We are not providing enough support to asylum seekers after they receive their decision, and the results can be disastrous. In particular, I will talk about the incompatibility of universal credit and the asylum support system. We know that, in its current form, universal credit is deeply flawed, especially in its ability to cope with applications from more vulnerable individuals. Whenever I have met refugees, whether in communities or detention centres in the UK, or overseas in my former role as shadow Secretary of State for International Development, I have always been struck by their sheer resilience. That should not blind us to the fact that they are among the most vulnerable people in the world. They have not only been uprooted from their lives and families but have often experienced extreme trauma.

My constituent Zeynep fled torture to claim asylum in the UK. After a long-drawn-out process, she was finally granted asylum in October last year. With the help of a charity, she applied for universal credit, but when her asylum support was withdrawn 28 days later, her claim was still pending. She was left with no support and quickly forced to rely on food banks and handouts to survive. The acceptance of her asylum application should have been a moment of celebration; instead, it became the moment she was pushed into absolute poverty.

Zeynep’s is not a case in which individual errors were made, leading to delay. The asylum support and universal credit systems worked exactly as they were supposed to. Universal credit claimants must wait a minimum of five weeks before receiving their first payment, which means there is a deliberate gap between the end of asylum support and that payment. In the best-case scenario, that means enduring weeks without money for basic necessities such as food, rent or heating. That is the best-case scenario. The reality of universal credit is: never expect the best-case scenario.

A Salvation Army study published in 2018 found that only 14.5% of people who applied for universal credit did not have any problems. It found that a key barrier to claiming universal credit was an inability to apply digitally, and a lack of knowledge about how to claim.

People who have recently been granted asylum are particularly likely to experience those difficulties, and therefore have greater difficulty claiming universal credit.
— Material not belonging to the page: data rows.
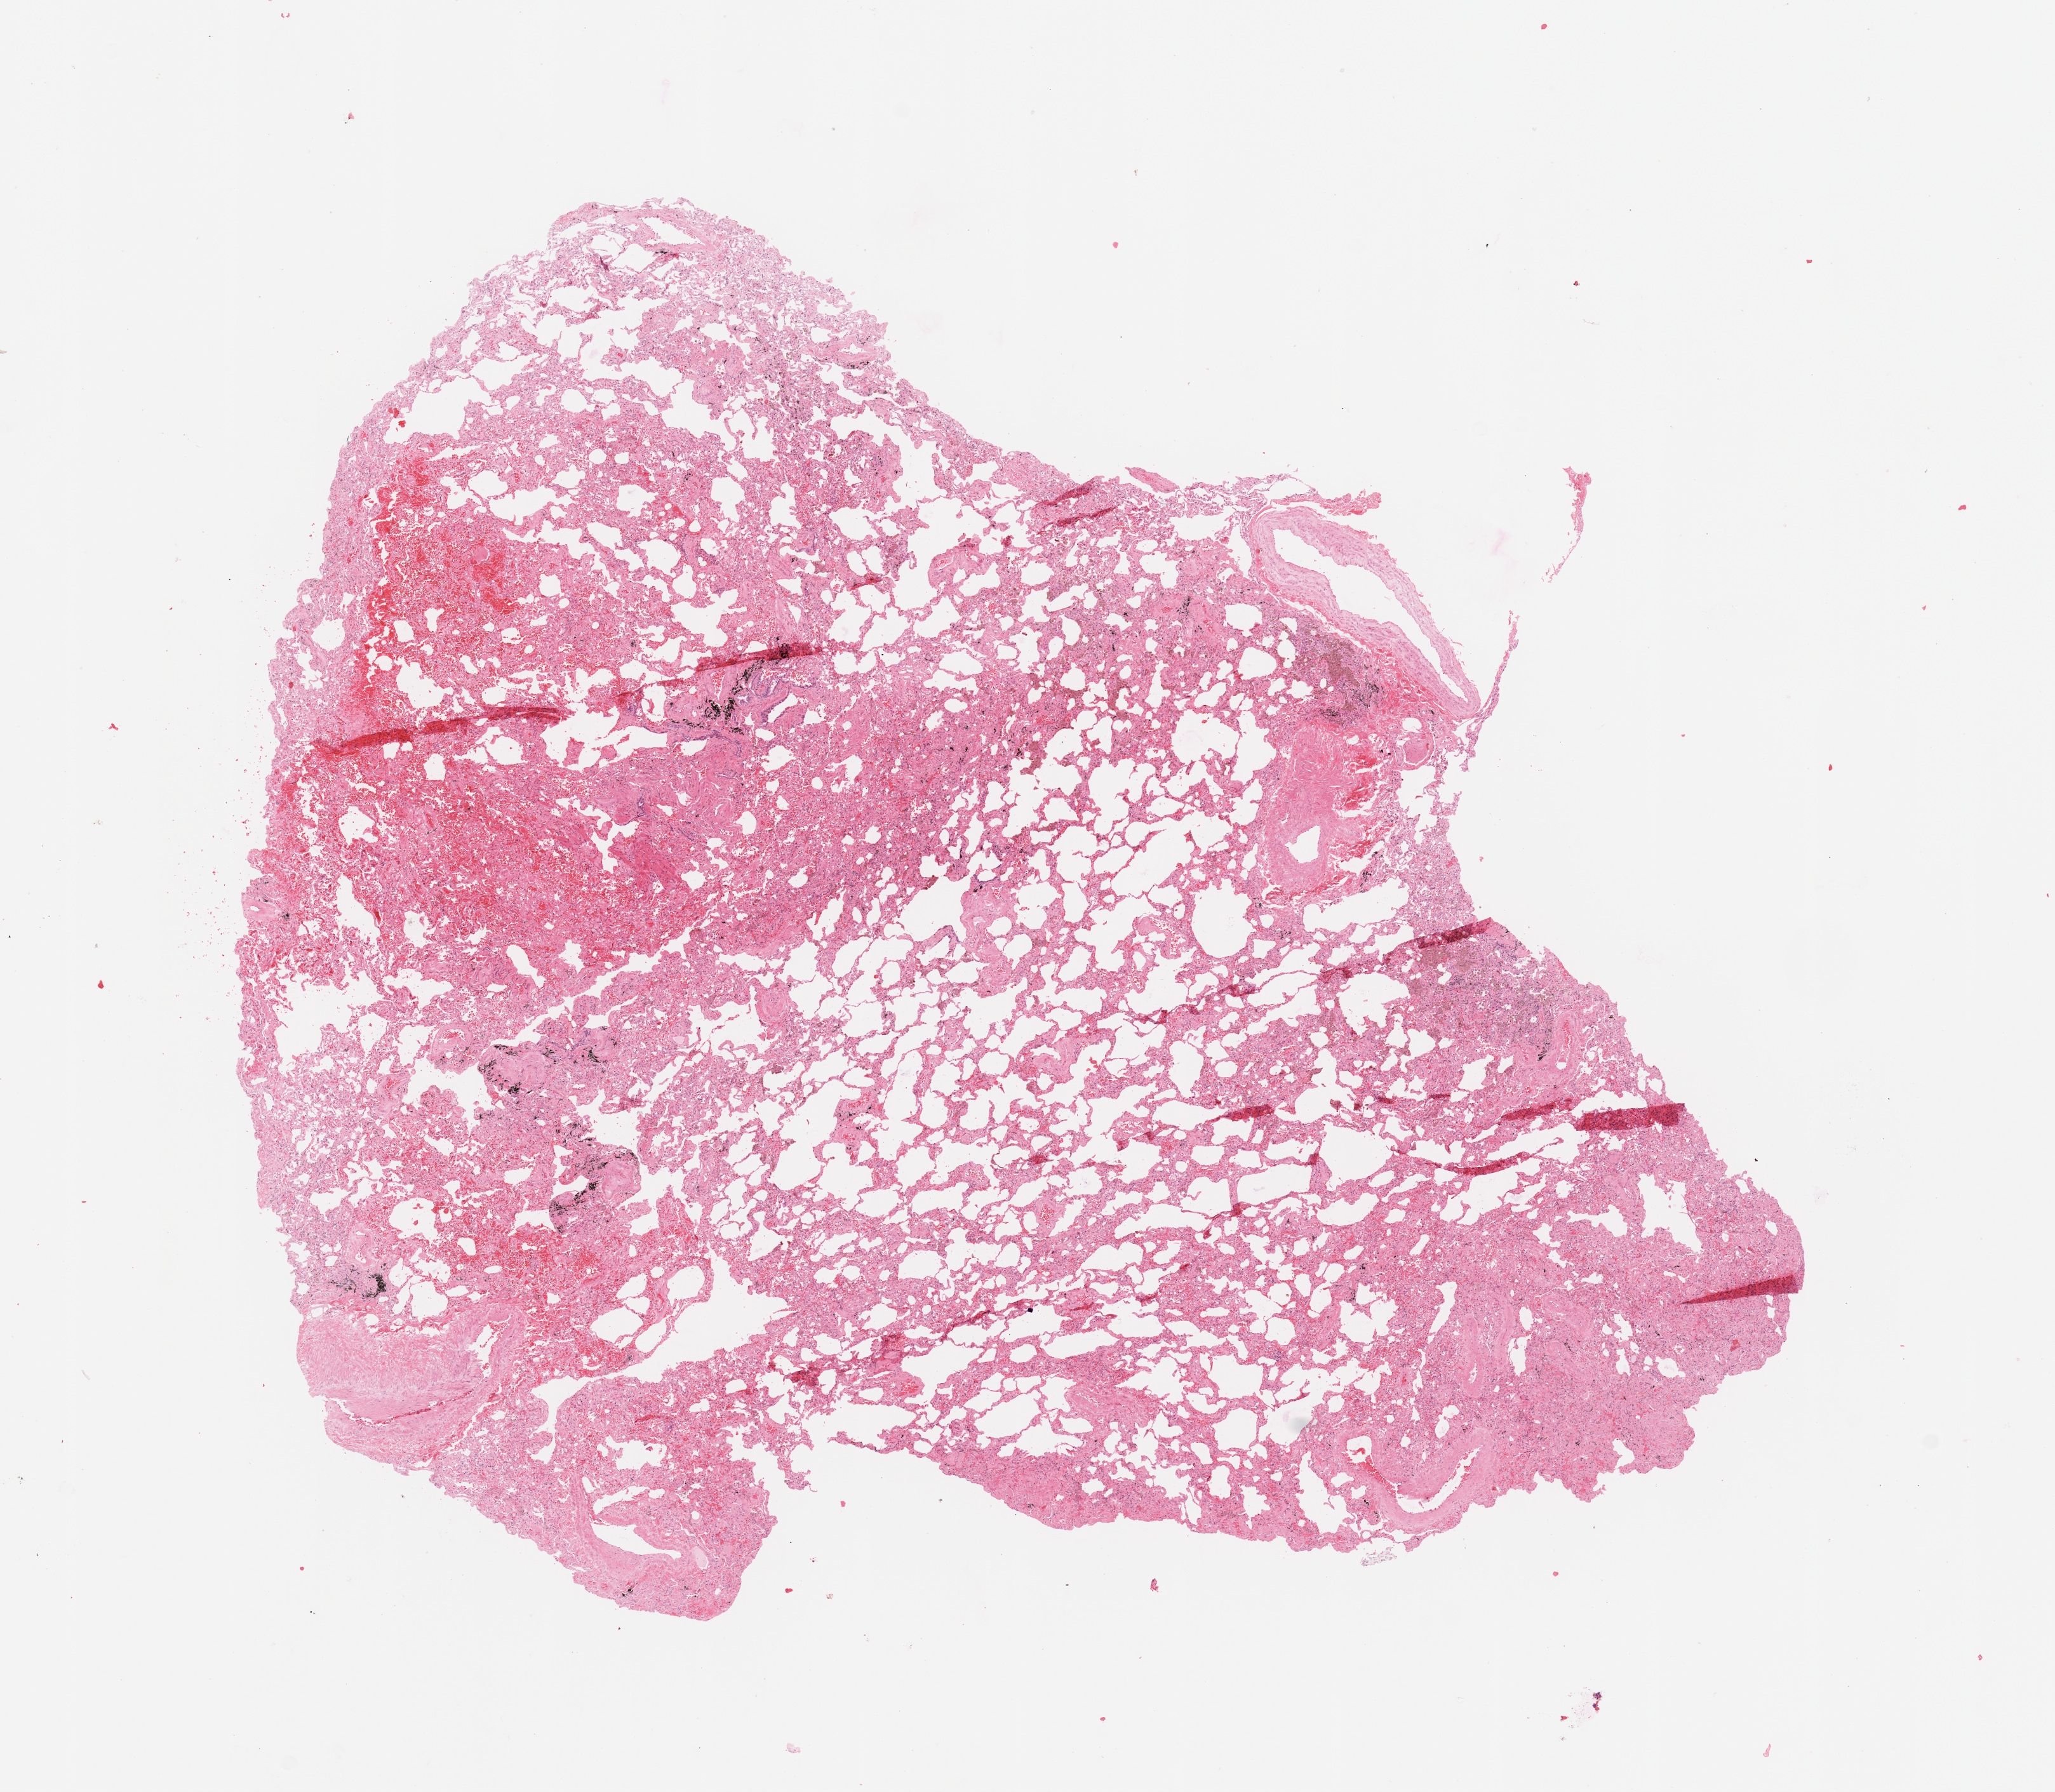
Whole-slide histology image, Hematoxylin and eosin (H&E) stained, a low-resolution overview of the entire scanned area, about 12.8 x 11.2 mm. Normal (non-tumour) tissue sample, sampled site: lung. Male, 68 y/o.
This section: normal (non-tumour) tissue from the same patient. Patient diagnosis: Adenocarcinoma, NOS.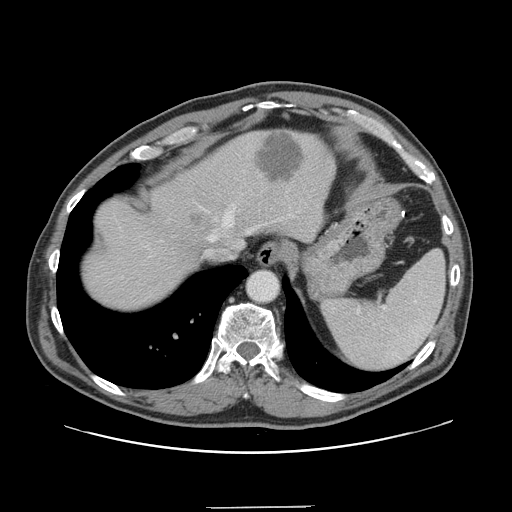
Contrast-enhanced abdominal CT, one axial slice. 120 kVp. Soft-tissue window (W 400 / L 40 HU). 2.5 mm slice thickness. 512 × 512 image matrix. From the clinical record (not read from this slice): patient: male, age 59 years at operation; diagnosis: colorectal cancer liver metastases, imaged before liver resection; multiple liver metastases: yes; largest metastasis: 3.5 cm; disease in both lobes: yes.
Outlined on this slice (outlined manually by an expert reader):
- hepatic veins: bounding box [x1, y1, x2, y2] px = [223, 214, 230, 226]
- liver: [83, 129, 333, 312]
- planned liver remnant (the part of the liver to remain after resection): [82, 136, 260, 312]
- liver metastasis: [192, 215, 205, 225]
- liver metastasis: [257, 133, 304, 183]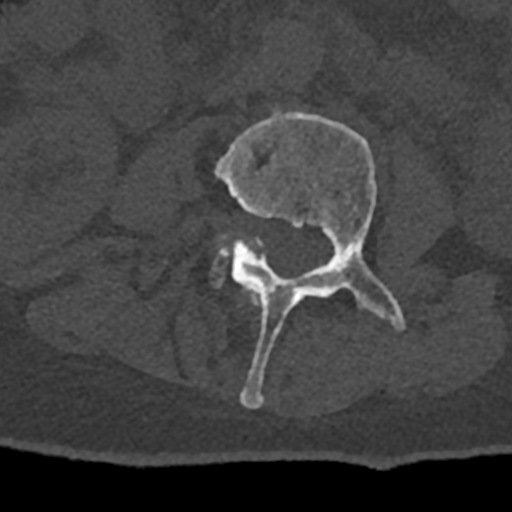
CT including the spine, one axial slice. Position 313 of 797 along the scan axis. Reconstruction kernel Br40s/3. 120 kVp. Bone window (W 1800 / L 400 HU). 0.5 mm slice thickness. 512 × 512 image matrix, field of view 160 × 160 mm. Patient: male, 74 years. Case-level facts recorded for this patient, not image findings: primary cancer: renal.
Outlined on this slice (semi-automatically segmented with operator editing):
- L2 vertebra: box from (x=253, y=298) to (x=258, y=304) px
- L3 vertebra: (x=215, y=109)–(x=405, y=408)
- L4 vertebra: (x=212, y=237)–(x=262, y=285)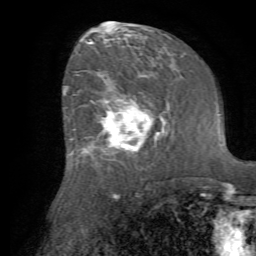
Breast MRI (dynamic contrast-enhanced), one axial slice; position 38 of 72 along the scan axis; cropped to one breast; dynamic contrast-enhanced series, time point 2 of 7 at this slice position (early post-contrast); 1.5 T; TE 4.2 ms, TR 8.7 ms; 256 × 256 image matrix, field of view 180 × 180 mm. Female patient.
Structures marked on this image (semi-automatic segmentation, software-assisted and operator-edited):
- enhancing-tissue mask used for the functional tumour volume (all voxels passing the contrast-enhancement thresholds inside the analysis volume; usually the tumour): bounding box [x1, y1, x2, y2] px = [79, 82, 166, 165]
For many asylum seekers, having received a positive asylum decision, the first thing they need to do is claim universal credit. They need the essential support of basic funds while they look for work or if they fall ill, as well as for paying rent. If they have had to scrape by on the tiny amount provided through asylum support, they will urgently need more support, but they tell me and many of my colleagues that the system is not fit for purpose.

The current system is failing refugees, just as it fails many other vulnerable groups. The acceptance of an asylum claim is often the end of a long and difficult journey, which we must acknowledge. Being recognised as a refugee, and being given the right to live and work in the UK, should be a moment of celebration, but the risk of poverty and homelessness faced by refugees following such a decision means that, for many, it is a moment of great risk and often hardship. I hope the Minister will agree with me that the current situation is untenable and must change.

We need to listen to those on the frontline, including experts such as the British Red Cross and others, when they tell us that asylum support must be extended to at least 56 days. We need to honour our international obligations not just to allow refugees in, but to ensure that they can survive, and access food and shelter. We are not currently doing that. Will the Minister agree to look again at the support provided to those granted asylum when they claim universal credit, and at removing the barriers they face when making those claims?

When we welcome refugees into this country, pointing them in the direction of a food bank must not be the first thing we do. We are one of the richest countries in the world. We can do better than that, and, for the sake of those who come to our country seeking a better life, we must do better.